# YOUR INSTRUCTIONS:
Recast every line of the material below as a Markdown table with the columns "Row" and "Line," numbering each row and skipping blank lines. Do not include the pictures in your answer.

Stored data entries:
* start *
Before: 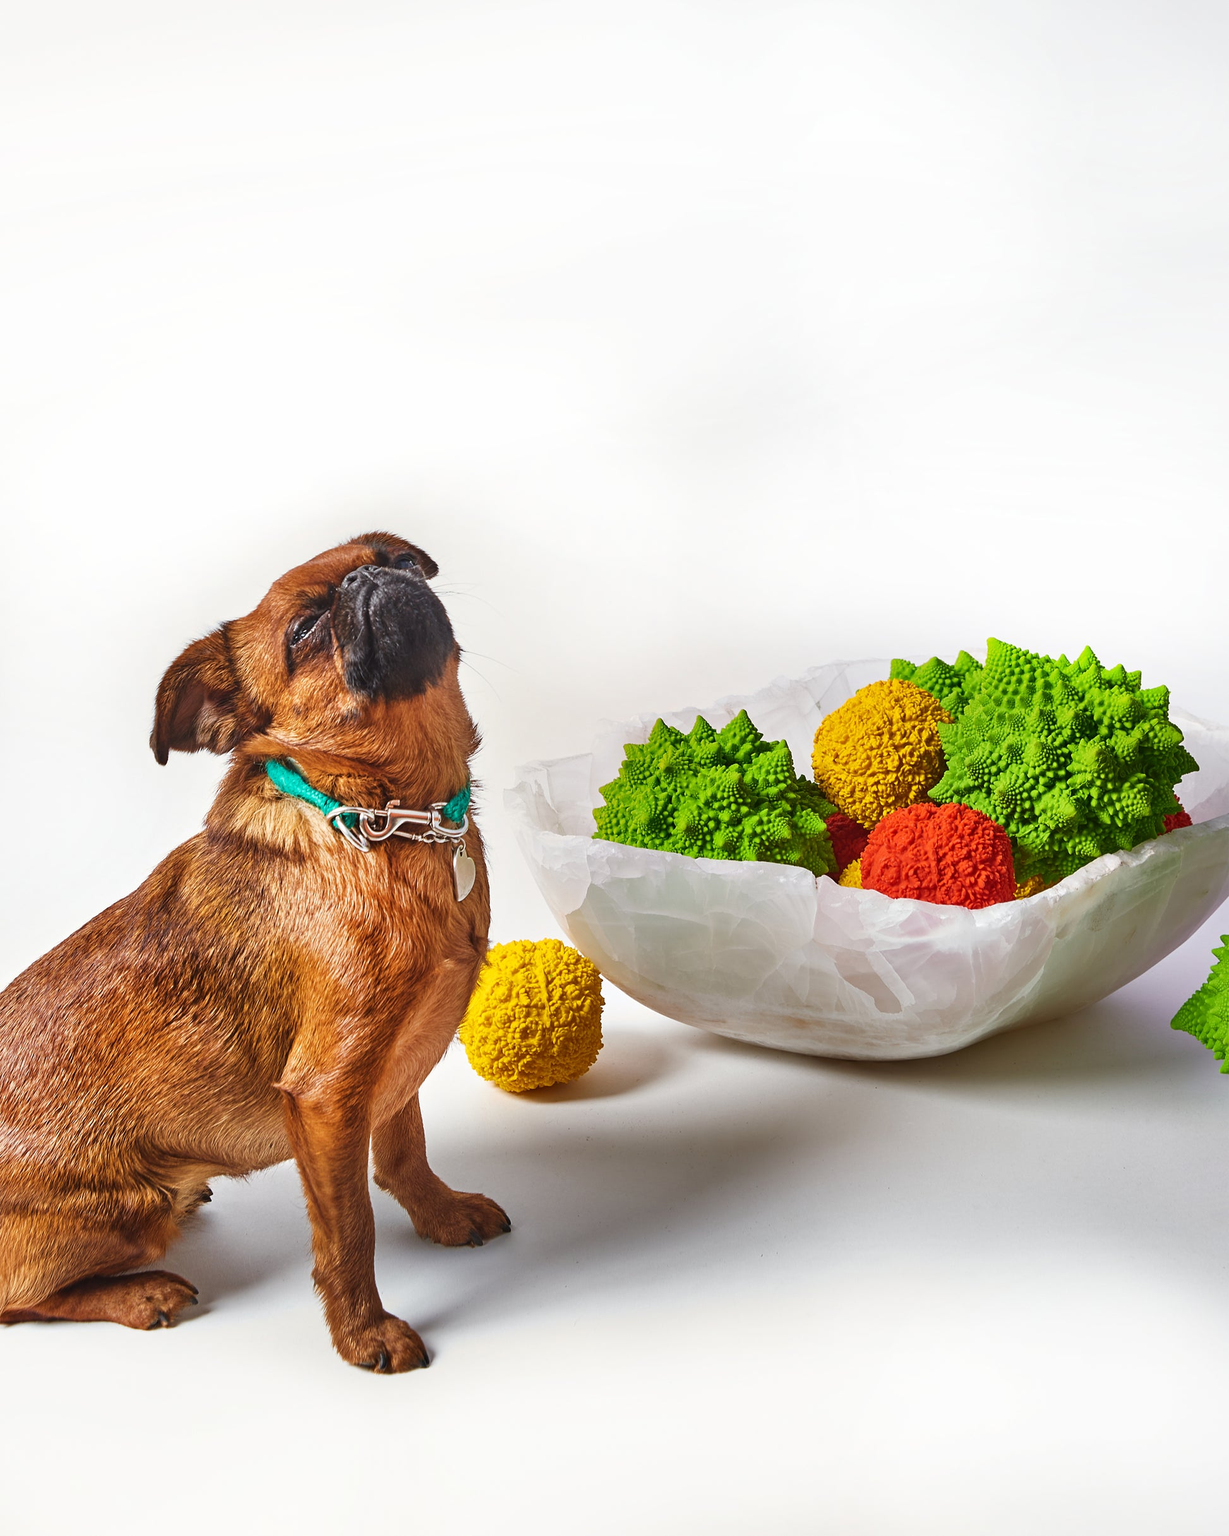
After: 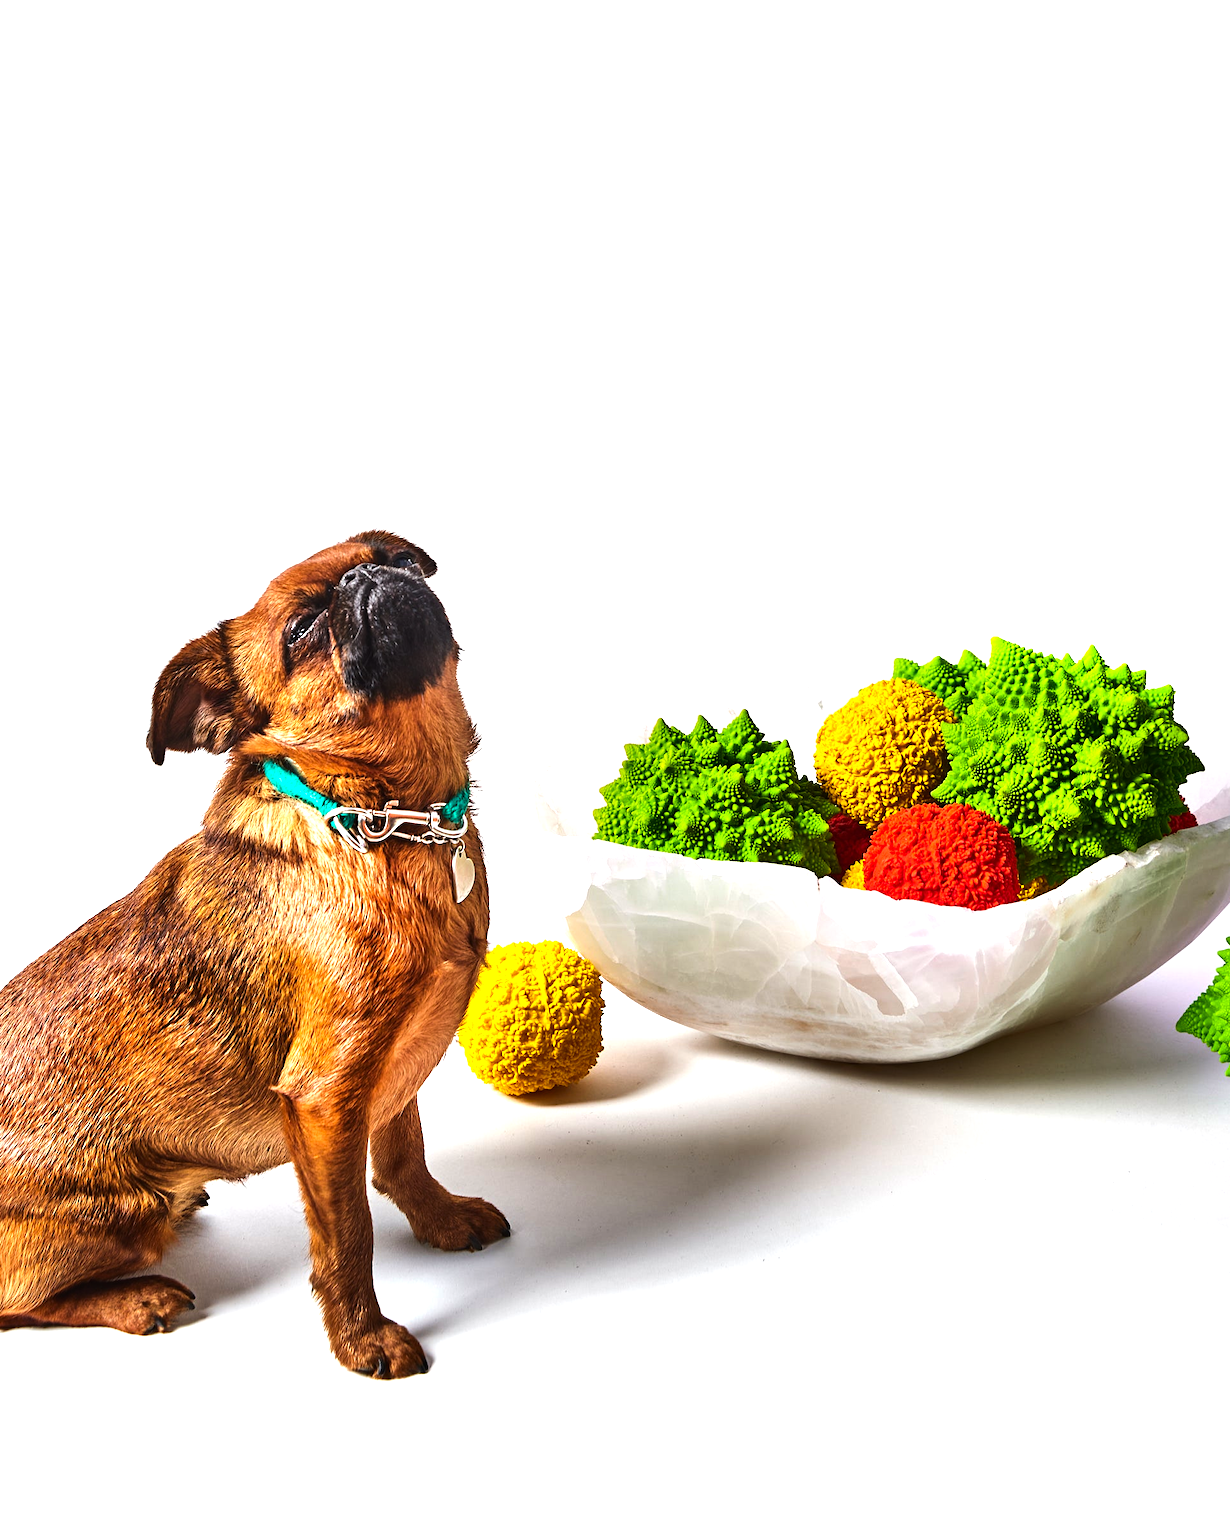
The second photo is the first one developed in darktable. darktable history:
tone equalizer: -8 EV -1.08 EV, -7 EV -1.01 EV, -6 EV -0.867 EV, -5 EV -0.578 EV, -3 EV 0.578 EV, -2 EV 0.867 EV, -1 EV 1.01 EV, +0 EV 1.08 EV, edges refinement/feathering 500, mask exposure compensation -1.57 EV, preserve details no
contrast brightness saturation: contrast 0.04, saturation 0.16
crop: left 0.434%, top 0.485%, right 0.244%, bottom 0.386%
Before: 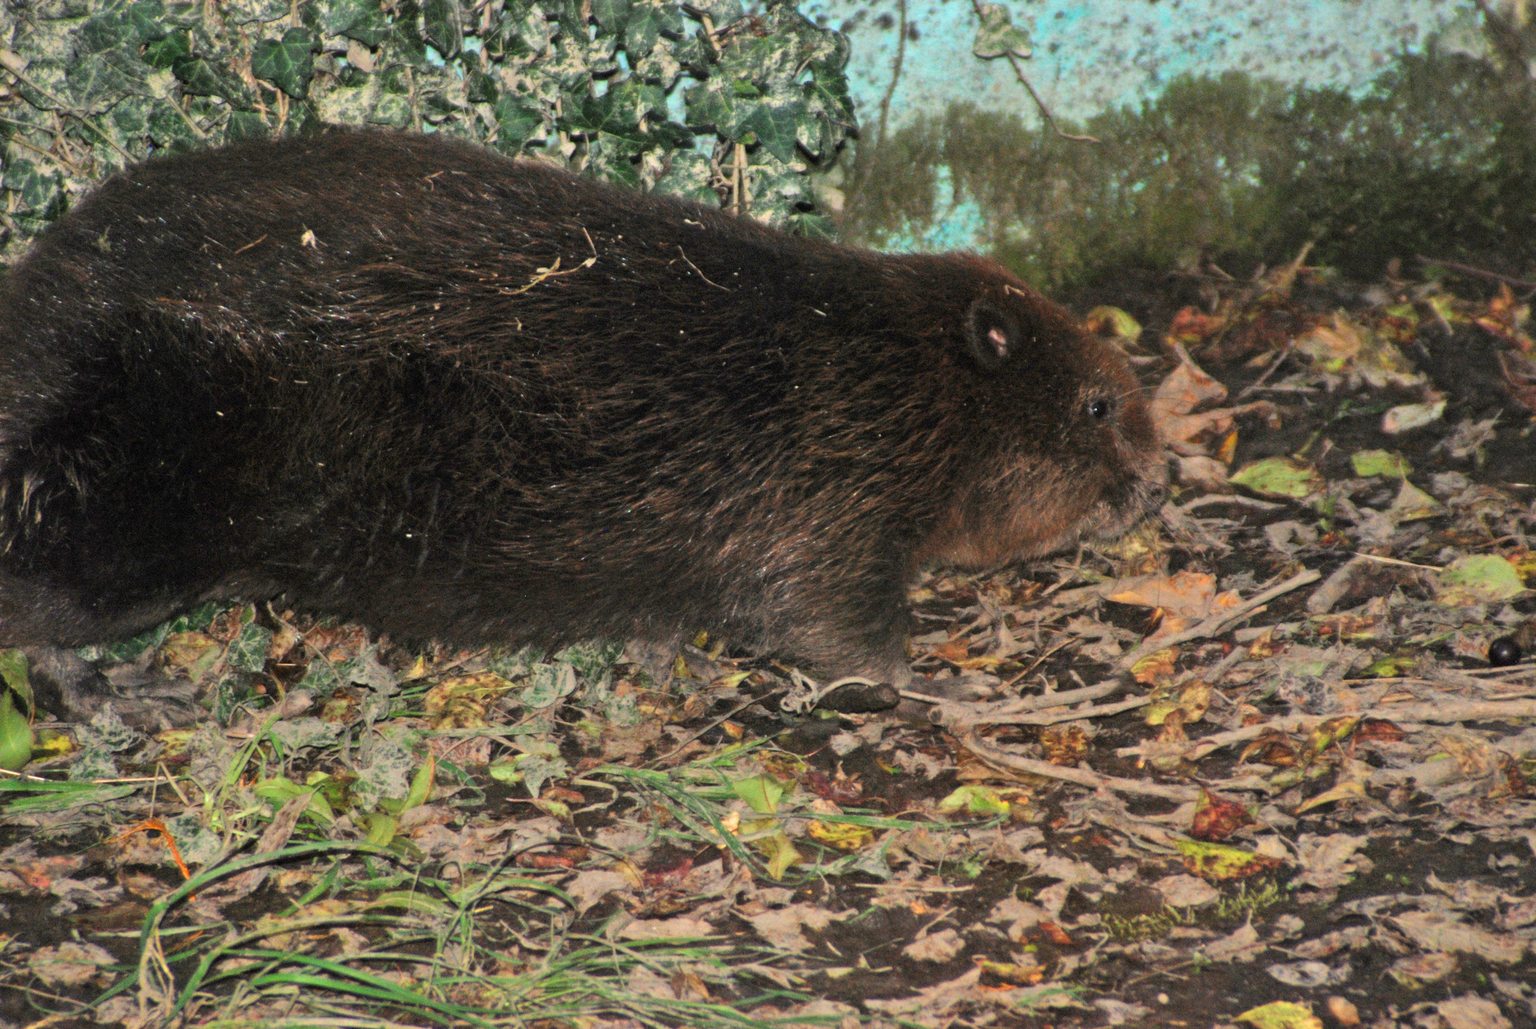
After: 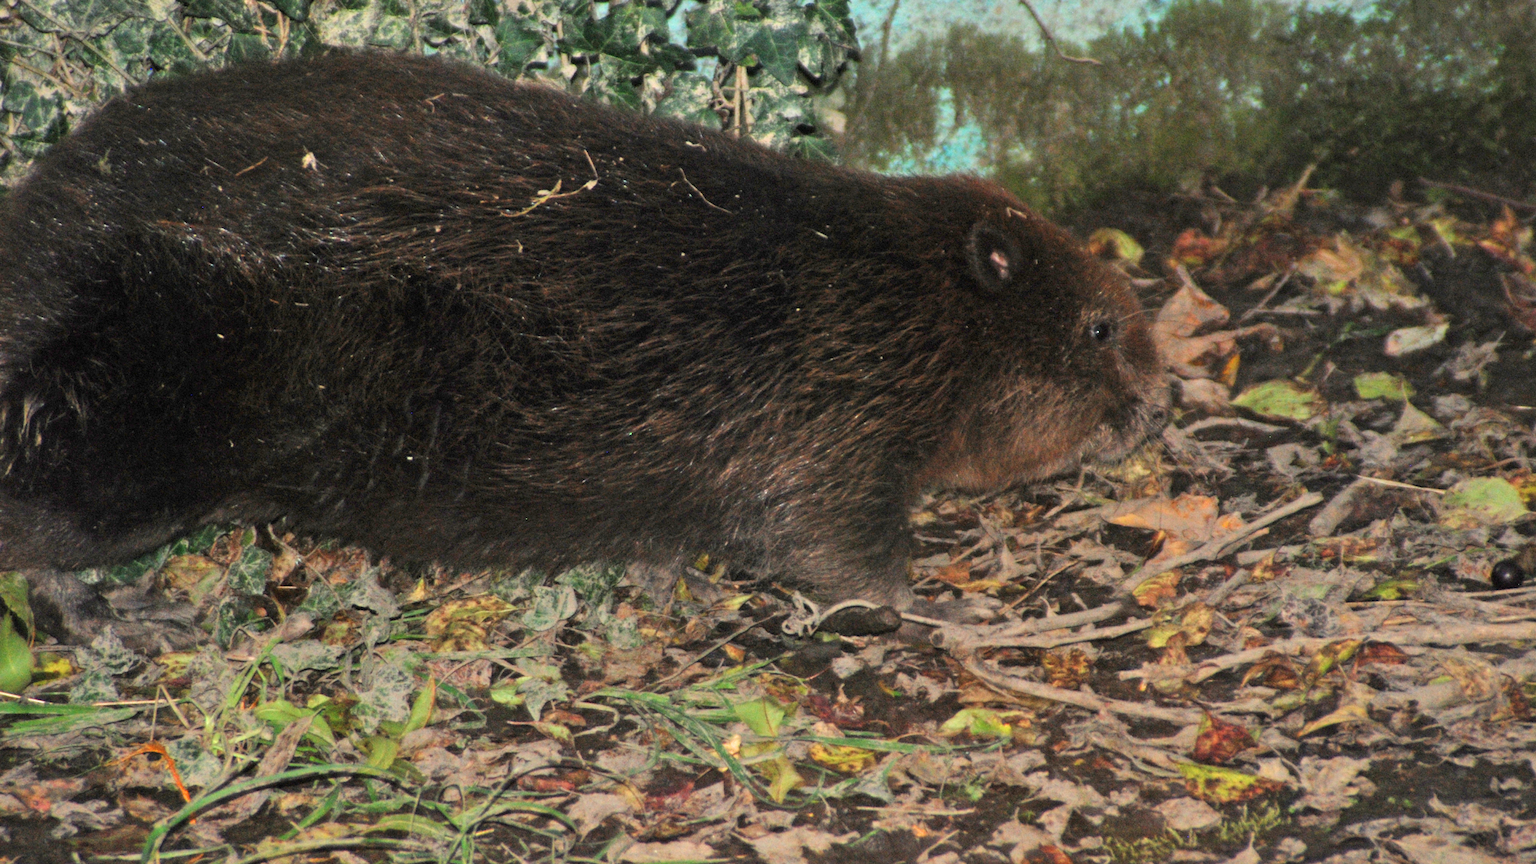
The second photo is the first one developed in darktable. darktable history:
crop: top 7.625%, bottom 8.027%
white balance: emerald 1
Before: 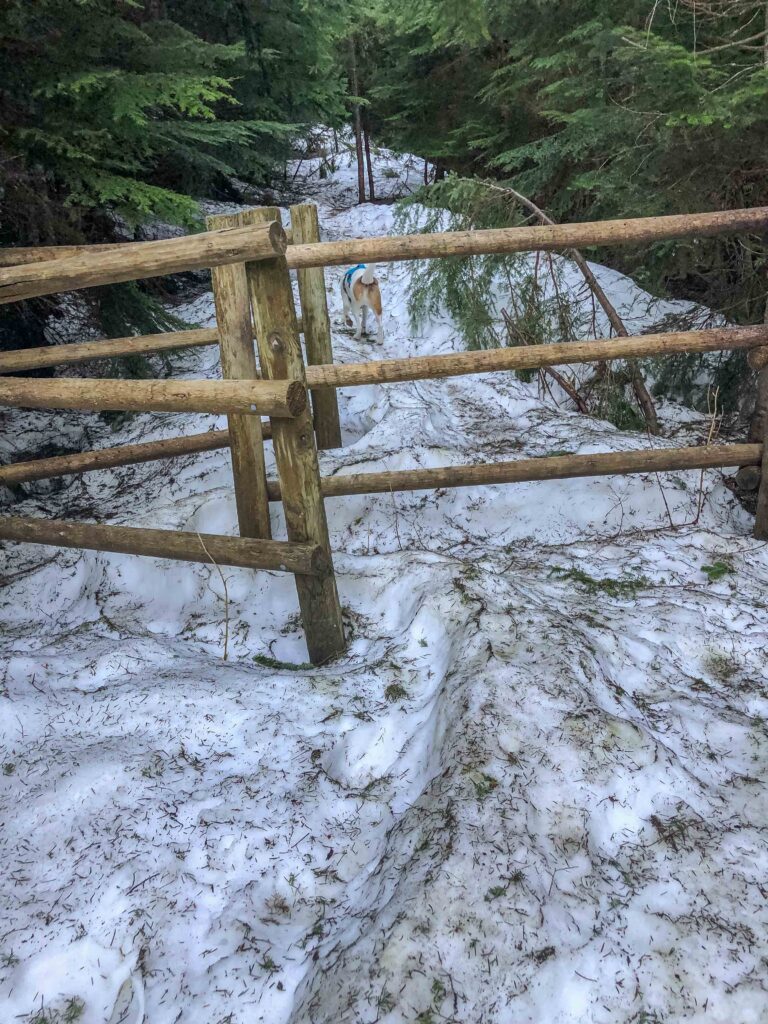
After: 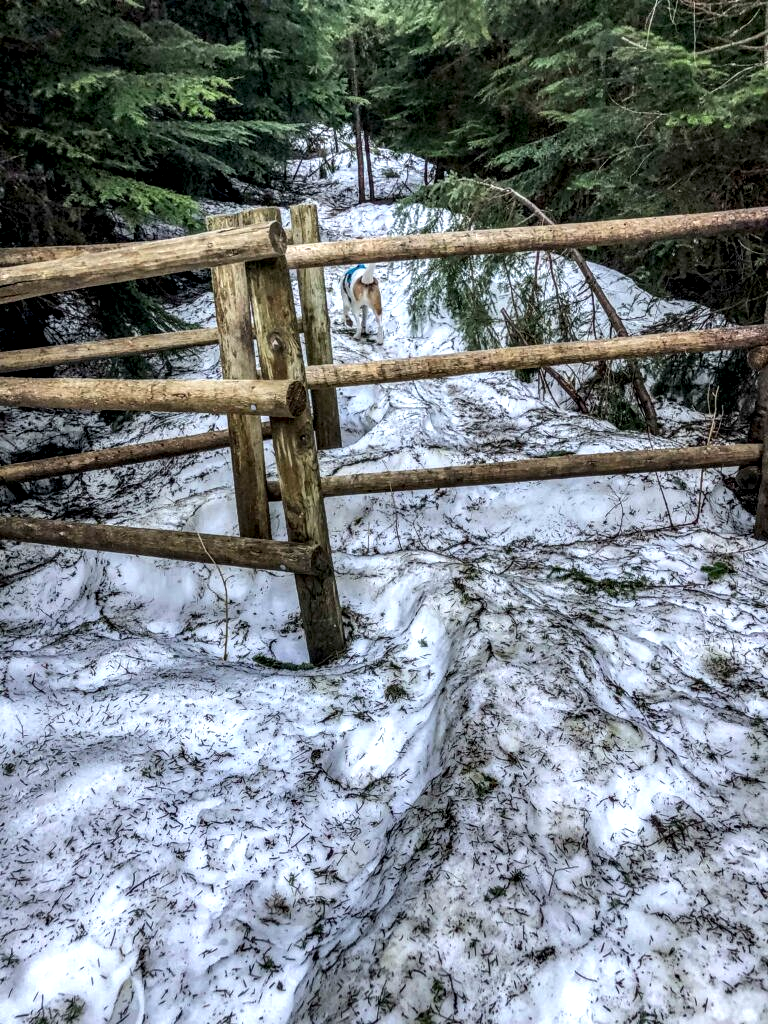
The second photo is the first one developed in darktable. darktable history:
local contrast: highlights 20%, detail 195%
* end *
# THE REPLY:
| Row | Line |
|---|---|
| 1 | Before:  |
| 2 | After:  |
| 3 | The second photo is the first one developed in darktable. darktable history: |
| 4 | tone equalizer: -8 EV -1.08 EV, -7 EV -1.01 EV, -6 EV -0.867 EV, -5 EV -0.578 EV, -3 EV 0.578 EV, -2 EV 0.867 EV, -1 EV 1.01 EV, +0 EV 1.08 EV, edges refinement/feathering 500, mask exposure compensation -1.57 EV, preserve details no |
| 5 | contrast brightness saturation: contrast 0.04, saturation 0.16 |
| 6 | crop: left 0.434%, top 0.485%, right 0.244%, bottom 0.386% |
| 7 | Before:  |
| 8 | After:  |
| 9 | The second photo is the first one developed in darktable. darktable history: |
| 10 | crop: top 7.625%, bottom 8.027% |
| 11 | white balance: emerald 1 |
| 12 | Before:  |
| 13 | After:  |
| 14 | The second photo is the first one developed in darktable. darktable history: |
| 15 | local contrast: highlights 20%, detail 195% |